La sección y, prácticamente el libro, se termina con una serie de preguntas que recuerdan al ubi sunt. Todas estas preguntas recorren el pasado del yo y del libro que se está terminando, que ya se recorrió: ‘¿qué se hizo de la tarde?/(…)¿cuándo el desconsuelo hizo su guardia?/(…) ¿cómo hubiera sido si no te hubiera conocido,/haber tomado por otra calle, si me hubiera sentado en otro banco,/qué tan distinto sería el hubiera?’; ‘aquellos primos que nunca más vi/y que desconozco en plena calle :cómo se llamaban?’.

La voz se descubre en el punto de inflexión de su vida, en la madurez, cuando ya no importa completar el álbum de figuritas ni ir solo al cine. Esos cambios insignificantes, esos descubrimientos silenciosos son la mínima imagen de procesos interiores trascendentes, que se recuerdan y duelen. Pero también las preguntas se van. También el invierno termina. También se termina el libro. Y la primavera no es esperanza, no es vida ni renacer, es ‘la decadencia del invierno’ como dice el poeta de Abisinia Witold Borcich.

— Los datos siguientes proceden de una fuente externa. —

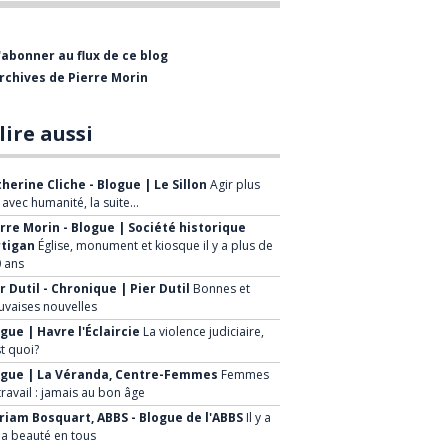
bientôt visiter le Musée de
l'Entrepreneurship Beauceron qui est
'abonner au flux de ce blog
présentement en restructuration.
rchives de Pierre Morin
La mission de la Société Historique est
de :
lire aussi
Faire connaître le patrimoine
herine Cliche - Blogue | Le Sillon
Agir plus
historique régional
, avec humanité, la suite…
rre Morin - Blogue | Société historique
Mettre en valeur le patrimoine de
rtigan
Église, monument et kiosque il y a plus de
la ville et de ses environs
 ans
Sensibiliser la population à la
r Dutil - Chronique | Pier Dutil
Bonnes et
vaises nouvelles
sauvegarde de notre patrimoine
gue | Havre l'Éclaircie
La violence judiciaire,
Développer de nouveaux projets à
st quoi?
caractère historique, faire
ogue | La Véranda, Centre-Femmes
Femmes
travail : jamais au bon âge
connaître à la population les
iam Bosquart, ABBS - Blogue de l'ABBS
Il y a
avantages économiques et
la beauté en tous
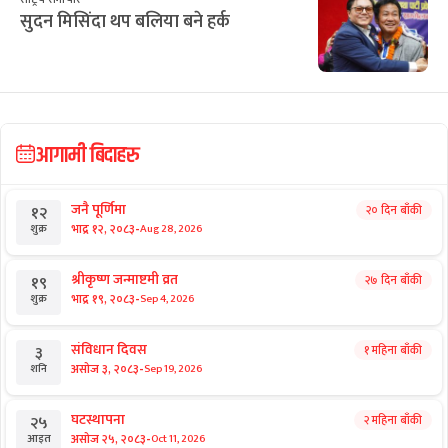
ई–बिडिङ प्रकरण : विक्रम पाण्डेको कम्पनीले
७ करोड घटाएर फेर्‍यो बोलकबोल
राष्ट्रिय समाचार
टेन्टमा उकुसमुकुस सुकुमवासी : तत्काललाई
ठिक, भविष्य अनिश्चित
राष्ट्रिय समाचार
डा. मनोज शर्मा : चोलेन्द्रशमशेरका ‘हिरा’
राष्ट्रिय समाचार
सुदन मिसिंदा थप बलिया बने हर्क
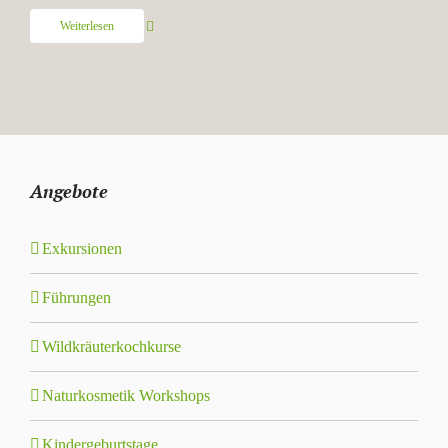
Weiterlesen
Angebote
Exkursionen
Führungen
Wildkräuterkochkurse
Naturkosmetik Workshops
Kindergeburtstage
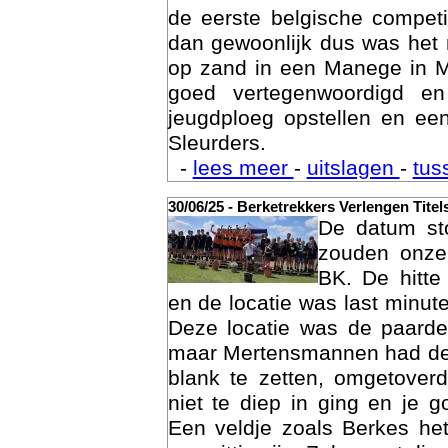
was het 15 maart dan eindelij
de eerste belgische compet
dan gewoonlijk dus was het 
op zand in een Manege in M
goed vertegenwoordigd e
jeugdploeg opstellen en e
Sleurders.
Geschi
-
lees meer
-
uitslagen
-
tus
30/06/25 - Berketrekkers Verlengen Titel
De datum sto
zouden onze 
BK. De hitte
en de locatie was last minut
Deze locatie was de paard
maar Mertensmannen had dez
blank te zetten, omgetoverd
niet te diep in ging en je 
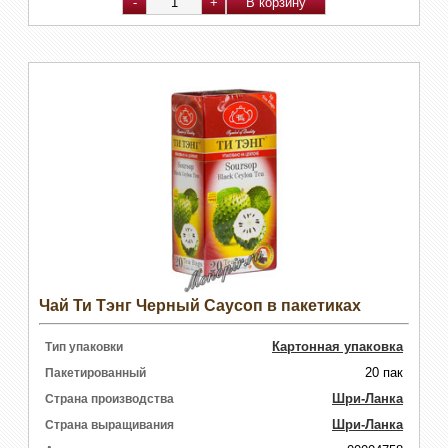
Чай Ти Тэнг Черный Саусоп в пакетиках
Картонная упаковка
Тип упаковки
20 пак
Пакетированный
Шри-Ланка
Страна производства
Шри-Ланка
Страна выращивания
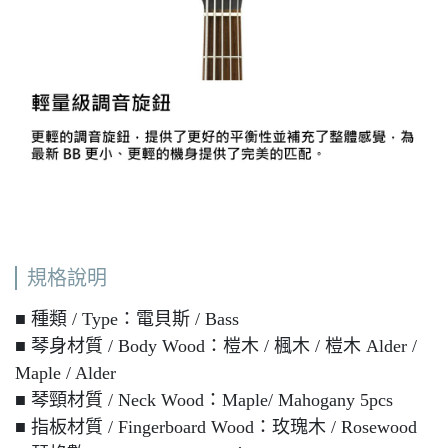
規格說明
■ 種類 / Type：電貝斯 / Bass
■ 琴身材質 / Body Wood：榿木 / 楓木 / 榿木 Alder /
Maple / Alder
■ 琴頸材質 / Neck Wood：Maple/ Mahogany 5pcs
■ 指板材質 / Fingerboard Wood：玫瑰木 / Rosewood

El libro no se termina en el último poema. Tampoco se termina en el índice, que permite una re-lectura de los textos a través de sus títulos. Tampoco termina en el lector, que le pueden quedar resonando algunos versos. Porque los recuerdos no se borran. Porque la ‘hemorragia de recuerdos’ no se detiene con algodones y gasas. Porque ‘el tiempo solo es una cosa que pasa/el tiempo solamente nos pasa/se nos pasa el tiempo/esto solo se nos pasa con el tiempo’.